Open primitiveType opened 1 year ago

primitiveType commented 1 year ago
primitiveType commented 1 year ago

I am attempting to write a UI for this library and having some difficulties getting started.

The primary issue this pr tries to resolve is the fact that, as it was written, the MovePiece function always invokes PieceUpdated with nullPiece (it was grabbing the piece value from the now-empty square). I debated whether it should just simply be updated to get the correct piece, or whether it should invoke 2 events, etc. Ultimately I decided that it will be easier on the UI side to deal with things If I have separate events for each type of change to the board. Otherwise there would be ambiguity (particularly when moving a piece) about which piece was moved (two rooks could move to the same square for instance). By treating them as separate events I can add from/to squares to the MovedEvent, so each PieceView in the UI knows exactly whether it was the thing affected.

rudzen commented 1 year ago

Looks interesting, what are you using to make the UI? WinForms?

I now remember why I did it that way, because I had the rest of the information in the UI already, so I only needed some difference to the data I already had.

I'm not entirely sure why you wouldn't know the from-square of a moving piece, since either you would know it's location on the board or you would get the information elsewhere (like an uci engine).

primitiveType commented 1 year ago

At the moment I'm using Godot 4, but I might use Unity3d.

My interest in this library is to essentially use it as the model, in a very roughly MVC approach. I'm hoping to use a chess engine as the "controller", and godot/unity as the view.

In general it seems cleaner to me, if this library is going to manage the state of the board, that its events should include enough information that any view can be completely thin. Typically this would mean that my view for a Piece would basically refer to its model, and listen to changes in the model. ChessLib already holds the board state for me, I'd rather not have multiple things trying to track the state. This way, the chess engine will drive changes to the model, and the view will respond.

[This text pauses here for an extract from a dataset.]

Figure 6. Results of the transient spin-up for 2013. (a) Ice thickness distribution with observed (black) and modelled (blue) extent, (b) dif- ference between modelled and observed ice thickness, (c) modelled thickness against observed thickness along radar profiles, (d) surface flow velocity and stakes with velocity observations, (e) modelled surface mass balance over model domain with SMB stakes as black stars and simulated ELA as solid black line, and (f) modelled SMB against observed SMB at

I could do as you say, but then the view will have to know more about what the chess engine is doing (otherwise there would be ambiguity in cases where for example two rooks can move to the same square) and generally be more stateful. This approach seemed reasonable to me, hopefully you don't find it to be inappropriate for this library. I have a feeling I will end up wanting more events (if they don't already exist) for things like castling, checkmate etc, but I haven't looked that far ahead to see if an event is necessary (and my view is still very much in its infancy).